*** Provided information ***
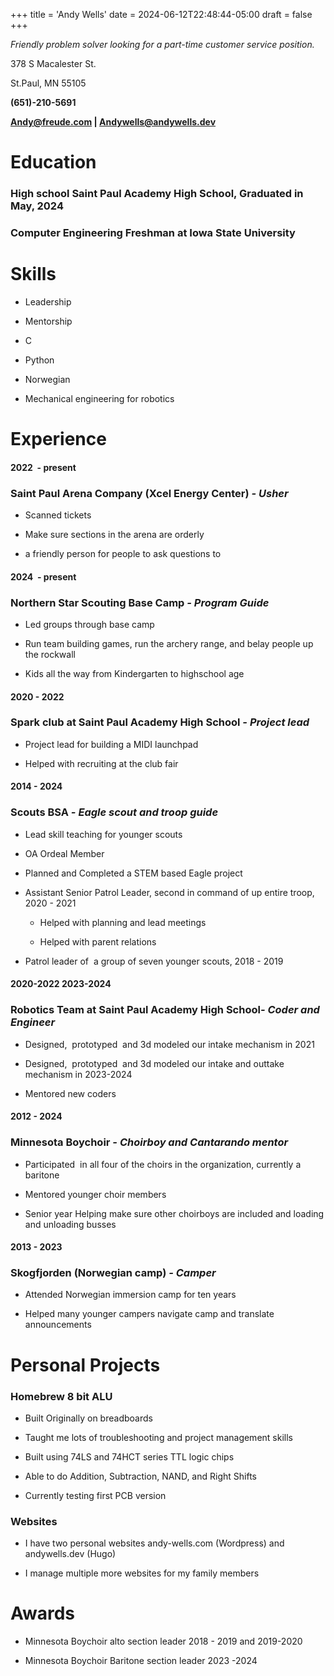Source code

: +++
title = 'Andy Wells'
date = 2024-06-12T22:48:44-05:00
draft = false
+++

_Friendly problem solver looking for a part-time customer service position._

378 S Macalester St. 

St.Paul, MN 55105

**(651)-210-5691**

**Andy@freude.com | Andywells@andywells.dev**

**Education**
=============

### High school Saint Paul Academy High School, Graduated in May, 2024
### Computer Engineering Freshman at Iowa State University

**Skills**
==========

*   Leadership
    
*   Mentorship
    
*   C
    
*   Python
    
*   Norwegian
    
*   Mechanical engineering for robotics
    

**Experience**
==============


#### 2022  - present
### **Saint Paul Arena Company (Xcel Energy Center)** _\- Usher_


*   Scanned tickets 
    
*   Make sure sections in the arena are orderly
    
*   a friendly person for people to ask questions to
    
#### 2024  - present
### **Northern Star Scouting Base Camp** _\- Program Guide_

*   Led groups through base camp

*   Run team building games, run the archery range, and belay people up the rockwall 

*   Kids all the way from Kindergarten to highschool age

#### 2020 - 2022


### **Spark club at Saint Paul Academy High School** _\- Project lead_

*   Project lead for building a MIDI launchpad
    
*   Helped with recruiting at the club fair
    

#### 2014 - 2024


### **Scouts BSA** _\- Eagle scout and troop guide_ 

*   Lead skill teaching for younger scouts

*   OA Ordeal Member
    
*   Planned and Completed a STEM based Eagle project
    
*   Assistant Senior Patrol Leader, second in command of up entire troop, 2020 - 2021
    
    *   Helped with planning and lead meetings
        
    *   Helped with parent relations
        
*   Patrol leader of  a group of seven younger scouts, 2018 - 2019 
    

#### 2020-2022 2023-2024


### **Robotics Team at Saint Paul Academy High School**_\- Coder and Engineer_

*   Designed,  prototyped  and 3d modeled our intake mechanism in 2021
    
*   Designed,  prototyped  and 3d modeled our intake and outtake mechanism in 2023-2024
    
*   Mentored new coders
    

#### 2012 - 2024


### **Minnesota Boychoir** _\- Choirboy and Cantarando mentor_

*   Participated  in all four of the choirs in the organization, currently a baritone
    
*   Mentored younger choir members
    
*   Senior year Helping make sure other choirboys are included and loading and unloading busses
    

#### 2013 - 2023


### **Skogfjorden (Norwegian camp)** _\- Camper_

*   Attended Norwegian immersion camp for ten years
    
*   Helped many younger campers navigate camp and translate announcements 
    
**Personal Projects**
==========

### Homebrew 8 bit ALU

* Built Originally on breadboards

* Taught me lots of troubleshooting and project management skills

* Built using 74LS and 74HCT series TTL logic chips

* Able to do Addition, Subtraction, NAND, and Right Shifts

* Currently testing first PCB version

### Websites

* I have two personal websites andy-wells.com (Wordpress) and andywells.dev (Hugo)

* I manage multiple more websites for my family members


**Awards**
==========

*   Minnesota Boychoir alto section leader 2018 - 2019 and 2019-2020

*   Minnesota Boychoir Baritone section leader 2023 -2024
*** End of Provided information ***
> What to produce: Collect every line of the material that contains the word "sure".

> Solution to the problem:
*   Make sure sections in the arena are orderly
*   Senior year Helping make sure other choirboys are included and loading and unloading busses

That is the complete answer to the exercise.